### Aim of the exercise
Because the images are not wanted, restate every line below word for word without them.

### Dataset excerpt
* * * * * * * * *

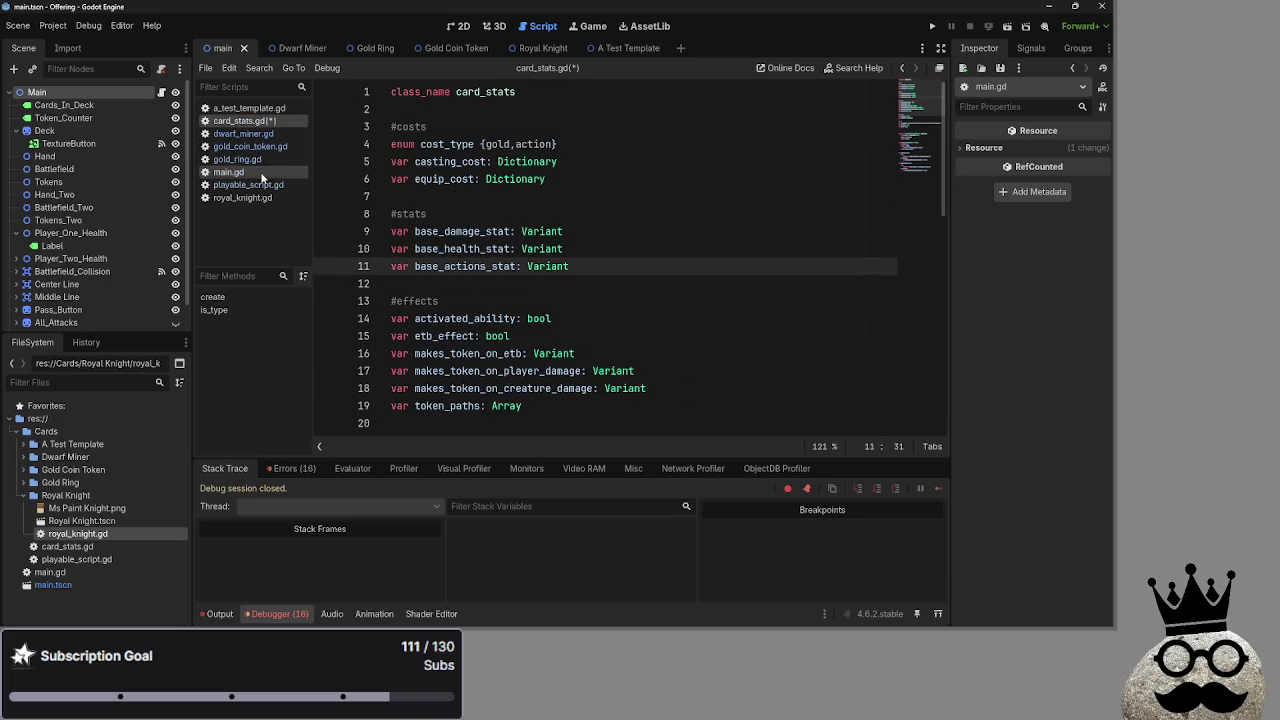
Check line 72 of playable_script.gd, then run the project to reach the main.gd line 483 error.
{"action": "left_click", "coordinate": [235, 172]}
{"action": "left_click", "coordinate": [248, 184]}
{"action": "left_click", "coordinate": [778, 355]}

* * * * * * * * *

### Final answer
Check line 72 of playable_script.gd, then run the project to reach the main.gd line 483 error.
{"action": "left_click", "coordinate": [235, 172]}
{"action": "left_click", "coordinate": [248, 184]}
{"action": "left_click", "coordinate": [778, 355]}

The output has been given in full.